Siedlerprodukte aus Israel EU beschließt Kennzeichnungspflicht
Produkte, die in jüdischen Siedlungen in besetzten palästinensischen Gebieten Israels hergestellt werden, müssen künftig gekennzeichnet werden. Die EU-Kommission beschloss die neue Pflicht zur Herkunftsbezeichnung. Die israelische Regierung reagierte mit scharfer Kritik.
Die Kennzeichnung ermöglicht es Verbrauchern in der Europäischen Union künftig zu entscheiden, ob sie Obst, Gemüse und Kosmetika aus jüdischen Siedlungen in den besetzten palästinensichen Gebieten kaufen wollen. Diese Siedlungen im West-Jordanland, in Ost-Jerusalem und auf den Golanhöhen sind nach Ansicht der EU völkerrechtswidrig. Die Kennzeichnung anderer Produkte bleibt freiwillig.
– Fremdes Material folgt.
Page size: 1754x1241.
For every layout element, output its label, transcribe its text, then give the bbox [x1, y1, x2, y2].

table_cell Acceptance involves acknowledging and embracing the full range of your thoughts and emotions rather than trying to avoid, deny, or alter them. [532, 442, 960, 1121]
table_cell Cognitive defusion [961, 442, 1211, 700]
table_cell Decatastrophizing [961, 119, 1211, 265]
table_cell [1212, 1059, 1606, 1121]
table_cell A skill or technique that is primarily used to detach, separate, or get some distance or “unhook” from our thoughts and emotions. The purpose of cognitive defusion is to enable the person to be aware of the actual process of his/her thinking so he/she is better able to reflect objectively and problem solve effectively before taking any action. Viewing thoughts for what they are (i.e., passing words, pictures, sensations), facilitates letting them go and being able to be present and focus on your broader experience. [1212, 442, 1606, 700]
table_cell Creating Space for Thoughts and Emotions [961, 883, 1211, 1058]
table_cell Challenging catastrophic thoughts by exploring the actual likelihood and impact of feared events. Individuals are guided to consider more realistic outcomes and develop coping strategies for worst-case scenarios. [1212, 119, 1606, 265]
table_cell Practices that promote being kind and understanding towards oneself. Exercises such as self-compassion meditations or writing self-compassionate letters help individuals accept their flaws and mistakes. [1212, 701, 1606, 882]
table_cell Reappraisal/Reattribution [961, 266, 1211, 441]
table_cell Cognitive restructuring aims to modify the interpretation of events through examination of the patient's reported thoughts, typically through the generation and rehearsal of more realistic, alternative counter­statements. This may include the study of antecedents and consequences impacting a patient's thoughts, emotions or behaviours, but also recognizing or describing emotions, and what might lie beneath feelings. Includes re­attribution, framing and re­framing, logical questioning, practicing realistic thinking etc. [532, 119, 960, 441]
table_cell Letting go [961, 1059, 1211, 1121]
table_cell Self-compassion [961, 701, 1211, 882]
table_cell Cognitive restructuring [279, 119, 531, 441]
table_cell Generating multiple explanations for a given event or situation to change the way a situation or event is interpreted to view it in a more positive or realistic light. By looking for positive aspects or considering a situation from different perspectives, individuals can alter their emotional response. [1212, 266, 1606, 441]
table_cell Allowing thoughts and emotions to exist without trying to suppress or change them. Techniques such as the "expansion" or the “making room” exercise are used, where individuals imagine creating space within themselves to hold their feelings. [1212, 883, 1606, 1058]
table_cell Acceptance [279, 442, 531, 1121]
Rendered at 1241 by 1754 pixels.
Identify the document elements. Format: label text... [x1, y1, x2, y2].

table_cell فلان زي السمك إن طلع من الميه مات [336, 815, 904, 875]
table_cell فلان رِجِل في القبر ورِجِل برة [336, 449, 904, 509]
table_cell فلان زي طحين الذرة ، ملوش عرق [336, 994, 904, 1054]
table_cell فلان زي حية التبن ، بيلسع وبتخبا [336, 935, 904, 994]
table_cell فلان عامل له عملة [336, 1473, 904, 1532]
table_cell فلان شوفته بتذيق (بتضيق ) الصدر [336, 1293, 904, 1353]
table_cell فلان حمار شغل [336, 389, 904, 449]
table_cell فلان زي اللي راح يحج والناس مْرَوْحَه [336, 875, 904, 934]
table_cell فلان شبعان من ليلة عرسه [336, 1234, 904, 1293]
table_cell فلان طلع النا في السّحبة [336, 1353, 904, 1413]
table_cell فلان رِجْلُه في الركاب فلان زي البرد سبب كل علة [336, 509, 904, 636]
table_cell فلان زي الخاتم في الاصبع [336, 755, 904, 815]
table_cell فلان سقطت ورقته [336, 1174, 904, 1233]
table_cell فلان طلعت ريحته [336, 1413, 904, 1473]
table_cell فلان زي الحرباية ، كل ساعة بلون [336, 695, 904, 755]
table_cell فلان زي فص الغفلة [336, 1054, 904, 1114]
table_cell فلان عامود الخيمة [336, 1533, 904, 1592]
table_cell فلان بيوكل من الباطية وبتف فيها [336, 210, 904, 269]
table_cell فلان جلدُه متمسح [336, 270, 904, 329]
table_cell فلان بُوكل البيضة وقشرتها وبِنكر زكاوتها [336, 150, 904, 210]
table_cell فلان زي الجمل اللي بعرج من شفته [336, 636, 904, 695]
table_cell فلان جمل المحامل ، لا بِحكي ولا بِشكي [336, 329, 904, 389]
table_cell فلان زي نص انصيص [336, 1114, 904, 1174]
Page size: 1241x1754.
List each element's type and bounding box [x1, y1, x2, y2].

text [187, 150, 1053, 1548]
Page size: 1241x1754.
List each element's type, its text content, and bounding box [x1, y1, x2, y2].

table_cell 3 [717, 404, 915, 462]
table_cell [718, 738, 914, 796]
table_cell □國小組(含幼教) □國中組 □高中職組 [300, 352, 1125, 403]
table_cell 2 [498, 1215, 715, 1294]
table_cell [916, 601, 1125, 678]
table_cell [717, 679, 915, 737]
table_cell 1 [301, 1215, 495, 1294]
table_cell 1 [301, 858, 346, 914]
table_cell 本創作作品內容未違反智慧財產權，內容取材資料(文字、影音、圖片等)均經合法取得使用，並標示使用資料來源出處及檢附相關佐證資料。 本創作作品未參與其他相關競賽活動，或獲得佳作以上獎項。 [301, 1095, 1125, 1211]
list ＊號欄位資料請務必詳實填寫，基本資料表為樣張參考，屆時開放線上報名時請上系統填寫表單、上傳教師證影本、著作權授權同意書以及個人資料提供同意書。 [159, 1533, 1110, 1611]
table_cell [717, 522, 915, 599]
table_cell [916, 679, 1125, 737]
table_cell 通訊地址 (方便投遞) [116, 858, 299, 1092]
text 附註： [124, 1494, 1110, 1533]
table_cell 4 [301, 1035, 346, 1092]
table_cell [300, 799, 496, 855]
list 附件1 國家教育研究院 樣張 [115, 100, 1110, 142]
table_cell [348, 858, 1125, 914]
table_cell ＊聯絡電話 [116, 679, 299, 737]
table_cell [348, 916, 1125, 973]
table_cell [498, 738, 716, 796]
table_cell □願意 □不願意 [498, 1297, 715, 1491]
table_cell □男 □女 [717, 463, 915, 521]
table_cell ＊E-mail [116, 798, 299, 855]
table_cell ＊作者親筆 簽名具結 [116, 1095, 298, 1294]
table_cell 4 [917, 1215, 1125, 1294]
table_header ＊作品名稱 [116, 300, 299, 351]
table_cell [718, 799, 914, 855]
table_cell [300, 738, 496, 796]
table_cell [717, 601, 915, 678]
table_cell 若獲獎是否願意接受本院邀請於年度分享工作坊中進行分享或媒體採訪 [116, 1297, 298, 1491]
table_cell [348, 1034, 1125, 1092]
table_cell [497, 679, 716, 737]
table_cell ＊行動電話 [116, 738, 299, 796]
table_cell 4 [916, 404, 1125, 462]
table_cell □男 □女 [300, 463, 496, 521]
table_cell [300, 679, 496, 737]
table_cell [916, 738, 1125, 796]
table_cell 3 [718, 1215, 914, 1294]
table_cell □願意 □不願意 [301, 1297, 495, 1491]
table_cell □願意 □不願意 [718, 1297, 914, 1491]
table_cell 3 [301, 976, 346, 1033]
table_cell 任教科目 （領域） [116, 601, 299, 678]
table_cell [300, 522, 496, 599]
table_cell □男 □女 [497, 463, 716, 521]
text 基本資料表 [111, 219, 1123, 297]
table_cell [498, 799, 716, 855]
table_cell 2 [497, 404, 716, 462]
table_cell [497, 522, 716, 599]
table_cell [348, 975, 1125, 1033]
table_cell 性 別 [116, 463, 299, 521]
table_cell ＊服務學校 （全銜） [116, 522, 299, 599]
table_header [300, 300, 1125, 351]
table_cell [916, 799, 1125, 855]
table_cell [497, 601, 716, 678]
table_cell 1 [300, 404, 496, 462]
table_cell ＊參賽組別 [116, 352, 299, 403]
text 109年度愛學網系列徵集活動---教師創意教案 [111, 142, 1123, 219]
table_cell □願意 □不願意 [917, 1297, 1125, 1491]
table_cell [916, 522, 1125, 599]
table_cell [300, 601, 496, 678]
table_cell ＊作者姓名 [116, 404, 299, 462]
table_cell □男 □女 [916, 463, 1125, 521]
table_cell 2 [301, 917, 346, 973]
Die EU-Kommission betont, mit der erlassenen Richtlinie werde eine bereits 2012 getroffene Entscheidung der EU-Außenminister umgesetzt. "Die politische Linie der EU ist es, dass die besetzten Gebiete nicht Teil des israelischen Hoheitsgebietes sind. Und deswegen kann kein Produkt von dort als 'Made in Israel' gekennzeichnet werden", hieß es aus Kommissionskreisen. Es gehe lediglich darum, dass existierende Regeln in allen Mitgliedstaaten künftig gleich angewendet werden. Die Maßnahme betreffe nur ein Prozent der zwischen Israel und der EU gehandelten Güter. Außerdem gebe es bereits eine entsprechende Kennzeichnung in Großbritannien, Belgien und Dänemark.
"Vorschrift erinnert an den gelben Stern"
Die USA und Israel hatten in den vergangenen Tagen Druck auf die EU-Kommission ausgeübt, auf die Produktkennzeichnung zu verzichten. Mehrere US-Senatoren appellierten an die EU- Außenbeauftragte Federica Mogherini, Waren aus israelischen Siedlungen nicht zu kennzeichnen.
In Israel rief der Beschluss aus Brüssel heftige Kritik hervor. Ministerpräsident Benjamin Netanyahu sagte, die EU solle sich schämen. Die Entscheidung sei ein Zeichen von "Heuchelei und Doppelmoral", da die Kommission sich nur auf Israel beziehe und die rund 200 anderen in der Welt tobenden Konflikte ignoriere. Die Regierung drohte mit Gegenmaßnahmen und berief den EU-Botschafter ein.
Der frühere israelische Außenminister Avigdor Lieberman sagte, die Vorschrift erinnere ihn an den gelben Stern, den Juden zur Zwangskennzeichnung während des Nationalsozialismus tragen mussten. Israels Energieminister Yuval Steinitz betonte gestern gegenüber der EU-Kommission, man erinnere sich noch gut an die Zeit, als jüdische Produkte zuletzt in Europa gekennzeichnet wurden. Auch der israelische EU-Botschafter David Walzer drohte bereits gestern damit, dass Israel als Folge der Kennzeichnungspflicht die Vermittlerrolle der EU im Nahost-Konflikt nicht mehr akzeptieren werde.
Positiv fiel hingegen die Reaktion von palästinensischer Seite aus. "Es ist ein wichtiger Schritt in Richtung eines totalen Boykotts israelischer Siedlungen, die auf illegal besetztem Palästinensergebiet gebaut sind", sagte Saeb Erekat, der ehemalige palästinensische Chefunterhändler mit Israel.
Pflicht seit Jahren in der Diskussion
Über die Richtlinie war innerhalb der EU jahrelang diskutiert worden. Im Frühjahr hatten 16 EU-Außenminister die EU-Kommission aufgefordert, die Kennzeichnung eindeutig festzuschreiben, um Verbrauchern einen Boykott zu ermöglichen. Der deutsche Außenminister Frank-Walter Steinmeier unterzeichnete das Schreiben an die Kommission damals nicht. Deutschland gehört jedoch trotzdem zu den Kritikern des Siedlungsbaus in Israel, weil dadurch eine Zwei-Staaten-Lösung verhindert werde, die ein friedliches Zusammenleben zwischen Israelis und Palästinensern ermöglichen könne.